[Exercise input — start]

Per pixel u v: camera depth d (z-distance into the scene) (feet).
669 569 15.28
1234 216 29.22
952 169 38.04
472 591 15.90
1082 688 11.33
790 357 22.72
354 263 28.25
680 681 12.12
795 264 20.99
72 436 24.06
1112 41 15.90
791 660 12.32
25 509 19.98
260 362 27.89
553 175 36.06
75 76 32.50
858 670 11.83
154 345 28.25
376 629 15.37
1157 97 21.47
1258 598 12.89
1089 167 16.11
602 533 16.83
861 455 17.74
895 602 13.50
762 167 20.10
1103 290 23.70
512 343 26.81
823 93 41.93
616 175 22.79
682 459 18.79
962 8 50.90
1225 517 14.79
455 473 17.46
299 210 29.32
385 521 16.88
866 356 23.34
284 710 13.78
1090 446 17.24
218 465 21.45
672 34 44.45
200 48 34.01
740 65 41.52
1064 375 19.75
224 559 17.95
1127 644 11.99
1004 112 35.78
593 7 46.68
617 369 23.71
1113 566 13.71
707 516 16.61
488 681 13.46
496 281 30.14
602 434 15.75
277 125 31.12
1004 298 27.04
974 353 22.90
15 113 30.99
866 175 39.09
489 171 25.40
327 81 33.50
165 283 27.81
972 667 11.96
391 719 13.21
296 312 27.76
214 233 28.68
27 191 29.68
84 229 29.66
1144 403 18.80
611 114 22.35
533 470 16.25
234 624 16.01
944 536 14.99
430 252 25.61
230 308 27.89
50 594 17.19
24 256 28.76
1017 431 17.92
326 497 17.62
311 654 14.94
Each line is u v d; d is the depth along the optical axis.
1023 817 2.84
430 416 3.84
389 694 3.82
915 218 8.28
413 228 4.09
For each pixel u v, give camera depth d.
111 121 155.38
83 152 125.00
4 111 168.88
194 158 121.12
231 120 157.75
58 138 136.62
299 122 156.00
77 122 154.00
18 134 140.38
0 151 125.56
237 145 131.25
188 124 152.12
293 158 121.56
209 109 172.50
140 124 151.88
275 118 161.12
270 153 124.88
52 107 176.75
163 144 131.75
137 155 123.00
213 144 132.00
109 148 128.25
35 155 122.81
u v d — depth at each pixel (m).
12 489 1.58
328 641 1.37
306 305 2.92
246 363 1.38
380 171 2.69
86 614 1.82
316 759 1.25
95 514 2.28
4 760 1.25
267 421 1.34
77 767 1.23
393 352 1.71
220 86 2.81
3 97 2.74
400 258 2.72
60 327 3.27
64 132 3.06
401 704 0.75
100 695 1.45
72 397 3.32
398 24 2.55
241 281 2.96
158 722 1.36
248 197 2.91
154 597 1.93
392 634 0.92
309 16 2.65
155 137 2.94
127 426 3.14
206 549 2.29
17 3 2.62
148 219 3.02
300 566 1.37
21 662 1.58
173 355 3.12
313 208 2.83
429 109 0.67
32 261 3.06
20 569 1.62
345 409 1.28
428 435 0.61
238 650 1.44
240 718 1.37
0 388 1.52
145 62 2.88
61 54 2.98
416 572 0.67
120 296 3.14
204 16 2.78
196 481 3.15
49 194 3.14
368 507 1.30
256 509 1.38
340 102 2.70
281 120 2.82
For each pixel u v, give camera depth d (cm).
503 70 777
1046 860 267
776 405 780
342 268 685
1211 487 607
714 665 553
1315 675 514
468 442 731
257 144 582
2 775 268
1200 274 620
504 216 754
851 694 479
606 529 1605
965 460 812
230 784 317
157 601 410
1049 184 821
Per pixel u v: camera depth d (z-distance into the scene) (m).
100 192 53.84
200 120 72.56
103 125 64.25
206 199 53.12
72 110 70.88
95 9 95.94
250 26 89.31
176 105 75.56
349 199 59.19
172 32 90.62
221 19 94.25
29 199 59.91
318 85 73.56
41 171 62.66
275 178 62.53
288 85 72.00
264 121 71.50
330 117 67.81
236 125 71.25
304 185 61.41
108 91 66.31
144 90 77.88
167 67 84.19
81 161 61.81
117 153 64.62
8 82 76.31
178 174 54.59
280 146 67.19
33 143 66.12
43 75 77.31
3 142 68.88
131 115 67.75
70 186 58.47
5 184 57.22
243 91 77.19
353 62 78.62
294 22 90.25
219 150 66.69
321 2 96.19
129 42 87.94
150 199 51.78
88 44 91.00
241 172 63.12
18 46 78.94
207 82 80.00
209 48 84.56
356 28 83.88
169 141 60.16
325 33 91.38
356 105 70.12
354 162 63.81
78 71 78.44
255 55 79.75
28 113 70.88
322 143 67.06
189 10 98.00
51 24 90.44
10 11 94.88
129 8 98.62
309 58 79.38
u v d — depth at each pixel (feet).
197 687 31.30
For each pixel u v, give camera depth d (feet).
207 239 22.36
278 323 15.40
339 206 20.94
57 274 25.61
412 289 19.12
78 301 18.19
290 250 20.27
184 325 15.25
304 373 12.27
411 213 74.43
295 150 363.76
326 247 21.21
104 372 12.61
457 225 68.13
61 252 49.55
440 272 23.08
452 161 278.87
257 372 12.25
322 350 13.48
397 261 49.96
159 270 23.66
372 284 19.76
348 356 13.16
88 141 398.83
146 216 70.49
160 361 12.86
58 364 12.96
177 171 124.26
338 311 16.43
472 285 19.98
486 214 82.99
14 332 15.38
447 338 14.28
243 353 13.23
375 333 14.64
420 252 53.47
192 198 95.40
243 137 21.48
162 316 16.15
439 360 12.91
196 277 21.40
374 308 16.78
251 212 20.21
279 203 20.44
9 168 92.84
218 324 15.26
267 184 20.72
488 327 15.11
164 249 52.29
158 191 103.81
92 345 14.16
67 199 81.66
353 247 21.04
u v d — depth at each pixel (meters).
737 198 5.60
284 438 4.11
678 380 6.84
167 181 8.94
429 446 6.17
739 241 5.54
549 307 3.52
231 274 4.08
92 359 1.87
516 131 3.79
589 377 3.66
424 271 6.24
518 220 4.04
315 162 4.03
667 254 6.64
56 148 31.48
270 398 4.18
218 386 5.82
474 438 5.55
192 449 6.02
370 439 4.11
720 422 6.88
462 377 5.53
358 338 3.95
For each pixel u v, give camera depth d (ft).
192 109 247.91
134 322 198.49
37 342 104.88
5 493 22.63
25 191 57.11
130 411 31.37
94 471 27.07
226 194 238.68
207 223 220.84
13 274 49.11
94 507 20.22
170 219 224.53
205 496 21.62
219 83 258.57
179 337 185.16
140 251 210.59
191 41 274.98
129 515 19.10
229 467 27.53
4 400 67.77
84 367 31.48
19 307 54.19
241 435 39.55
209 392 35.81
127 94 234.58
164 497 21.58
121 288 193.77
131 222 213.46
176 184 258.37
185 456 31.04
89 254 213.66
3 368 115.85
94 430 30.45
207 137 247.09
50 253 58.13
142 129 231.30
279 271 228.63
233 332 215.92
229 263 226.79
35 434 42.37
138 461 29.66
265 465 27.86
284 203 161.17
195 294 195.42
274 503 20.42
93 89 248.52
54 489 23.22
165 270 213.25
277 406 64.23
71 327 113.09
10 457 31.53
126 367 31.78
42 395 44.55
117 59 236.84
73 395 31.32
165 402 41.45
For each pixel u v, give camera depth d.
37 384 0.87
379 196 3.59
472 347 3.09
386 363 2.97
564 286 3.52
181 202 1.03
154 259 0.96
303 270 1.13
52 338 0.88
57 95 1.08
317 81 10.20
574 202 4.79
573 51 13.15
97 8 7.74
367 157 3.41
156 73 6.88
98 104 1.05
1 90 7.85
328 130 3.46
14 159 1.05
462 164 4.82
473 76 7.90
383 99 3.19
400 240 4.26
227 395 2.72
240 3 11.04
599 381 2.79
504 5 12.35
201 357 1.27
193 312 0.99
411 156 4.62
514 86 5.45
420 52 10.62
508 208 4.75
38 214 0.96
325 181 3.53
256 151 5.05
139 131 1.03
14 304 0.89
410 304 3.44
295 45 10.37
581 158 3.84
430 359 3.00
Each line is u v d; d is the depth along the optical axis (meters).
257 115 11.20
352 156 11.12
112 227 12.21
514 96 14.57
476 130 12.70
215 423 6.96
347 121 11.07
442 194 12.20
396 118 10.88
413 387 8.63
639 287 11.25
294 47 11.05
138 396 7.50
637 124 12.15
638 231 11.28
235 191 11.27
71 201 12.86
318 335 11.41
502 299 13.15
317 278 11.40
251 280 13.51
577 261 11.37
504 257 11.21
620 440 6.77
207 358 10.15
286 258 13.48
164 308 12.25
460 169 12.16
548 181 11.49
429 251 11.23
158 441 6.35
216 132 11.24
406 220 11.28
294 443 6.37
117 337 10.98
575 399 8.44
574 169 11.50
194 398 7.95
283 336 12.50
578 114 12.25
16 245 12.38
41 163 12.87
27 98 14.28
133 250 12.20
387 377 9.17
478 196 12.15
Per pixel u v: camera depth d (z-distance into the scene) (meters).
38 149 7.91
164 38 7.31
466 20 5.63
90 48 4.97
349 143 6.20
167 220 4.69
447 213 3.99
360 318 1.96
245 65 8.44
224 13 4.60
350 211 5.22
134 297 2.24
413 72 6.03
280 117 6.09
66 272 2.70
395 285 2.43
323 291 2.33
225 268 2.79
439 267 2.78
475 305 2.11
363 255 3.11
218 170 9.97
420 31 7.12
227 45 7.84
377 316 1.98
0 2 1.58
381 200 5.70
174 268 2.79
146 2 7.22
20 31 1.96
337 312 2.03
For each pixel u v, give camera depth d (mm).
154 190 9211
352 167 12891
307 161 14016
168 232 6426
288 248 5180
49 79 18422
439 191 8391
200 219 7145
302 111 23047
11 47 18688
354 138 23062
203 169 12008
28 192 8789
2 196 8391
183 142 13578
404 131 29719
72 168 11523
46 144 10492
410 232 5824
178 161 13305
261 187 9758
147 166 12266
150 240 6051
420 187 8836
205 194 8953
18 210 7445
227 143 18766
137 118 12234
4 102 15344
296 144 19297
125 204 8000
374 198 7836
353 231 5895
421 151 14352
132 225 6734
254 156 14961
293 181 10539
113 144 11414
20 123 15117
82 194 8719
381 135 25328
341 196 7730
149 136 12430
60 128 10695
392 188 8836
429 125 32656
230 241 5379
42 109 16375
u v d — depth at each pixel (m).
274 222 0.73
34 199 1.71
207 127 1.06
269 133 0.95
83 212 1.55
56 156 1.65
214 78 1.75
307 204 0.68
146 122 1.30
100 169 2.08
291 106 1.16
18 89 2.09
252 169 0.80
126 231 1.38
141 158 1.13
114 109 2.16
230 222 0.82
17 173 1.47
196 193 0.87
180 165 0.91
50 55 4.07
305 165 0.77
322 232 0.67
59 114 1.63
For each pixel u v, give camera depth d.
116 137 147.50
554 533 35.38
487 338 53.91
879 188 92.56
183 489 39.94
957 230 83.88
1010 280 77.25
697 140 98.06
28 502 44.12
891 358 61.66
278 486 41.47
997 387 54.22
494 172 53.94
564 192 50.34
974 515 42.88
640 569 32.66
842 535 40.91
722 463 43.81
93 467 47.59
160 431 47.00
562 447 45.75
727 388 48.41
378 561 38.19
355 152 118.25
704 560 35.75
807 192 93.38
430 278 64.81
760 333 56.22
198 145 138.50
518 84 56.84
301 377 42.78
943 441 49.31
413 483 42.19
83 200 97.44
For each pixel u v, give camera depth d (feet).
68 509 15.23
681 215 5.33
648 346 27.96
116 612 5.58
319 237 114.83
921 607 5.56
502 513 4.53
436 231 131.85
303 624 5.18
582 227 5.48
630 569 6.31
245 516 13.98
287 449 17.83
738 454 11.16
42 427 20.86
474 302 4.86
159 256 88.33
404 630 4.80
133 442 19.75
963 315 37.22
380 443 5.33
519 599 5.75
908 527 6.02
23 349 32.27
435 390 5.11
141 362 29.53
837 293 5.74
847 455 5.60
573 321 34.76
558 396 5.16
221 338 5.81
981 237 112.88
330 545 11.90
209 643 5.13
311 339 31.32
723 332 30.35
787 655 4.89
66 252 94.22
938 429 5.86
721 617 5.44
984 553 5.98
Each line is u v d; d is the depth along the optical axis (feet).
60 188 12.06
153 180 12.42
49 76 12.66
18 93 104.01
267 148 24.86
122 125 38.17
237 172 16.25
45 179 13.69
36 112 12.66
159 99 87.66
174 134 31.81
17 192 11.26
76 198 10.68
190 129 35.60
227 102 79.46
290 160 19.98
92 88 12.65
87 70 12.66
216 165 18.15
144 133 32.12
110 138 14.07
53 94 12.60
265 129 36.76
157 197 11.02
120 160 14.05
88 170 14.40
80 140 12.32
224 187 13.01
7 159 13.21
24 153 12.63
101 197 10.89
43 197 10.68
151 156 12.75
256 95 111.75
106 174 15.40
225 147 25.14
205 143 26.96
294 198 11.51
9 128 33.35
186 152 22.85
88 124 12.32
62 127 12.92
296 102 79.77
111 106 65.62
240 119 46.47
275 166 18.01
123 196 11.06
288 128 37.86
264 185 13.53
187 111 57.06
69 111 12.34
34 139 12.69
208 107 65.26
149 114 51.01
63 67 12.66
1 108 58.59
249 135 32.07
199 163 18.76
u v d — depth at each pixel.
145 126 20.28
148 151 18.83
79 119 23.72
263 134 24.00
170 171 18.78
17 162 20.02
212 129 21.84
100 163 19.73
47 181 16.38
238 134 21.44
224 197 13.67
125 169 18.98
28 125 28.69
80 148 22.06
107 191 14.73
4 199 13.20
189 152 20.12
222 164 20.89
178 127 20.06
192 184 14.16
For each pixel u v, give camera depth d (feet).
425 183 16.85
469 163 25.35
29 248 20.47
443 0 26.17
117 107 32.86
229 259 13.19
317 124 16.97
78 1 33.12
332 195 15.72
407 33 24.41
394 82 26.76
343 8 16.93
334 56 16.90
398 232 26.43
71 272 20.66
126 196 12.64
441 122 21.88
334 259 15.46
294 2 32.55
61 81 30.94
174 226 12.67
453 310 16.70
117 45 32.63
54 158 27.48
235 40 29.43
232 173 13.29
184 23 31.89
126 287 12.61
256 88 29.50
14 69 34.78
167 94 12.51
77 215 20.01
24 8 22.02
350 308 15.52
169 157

[Exercise input — finish]

Exercise description:
Find each line in the records above that contains "scene", and copy it.

Solution to this problem:
Per pixel u v: camera depth d (z-distance into the scene) (feet).
Per pixel u v: camera depth d (z-distance into the scene) (m).
Per pixel u v: camera depth d (z-distance into the scene) (meters).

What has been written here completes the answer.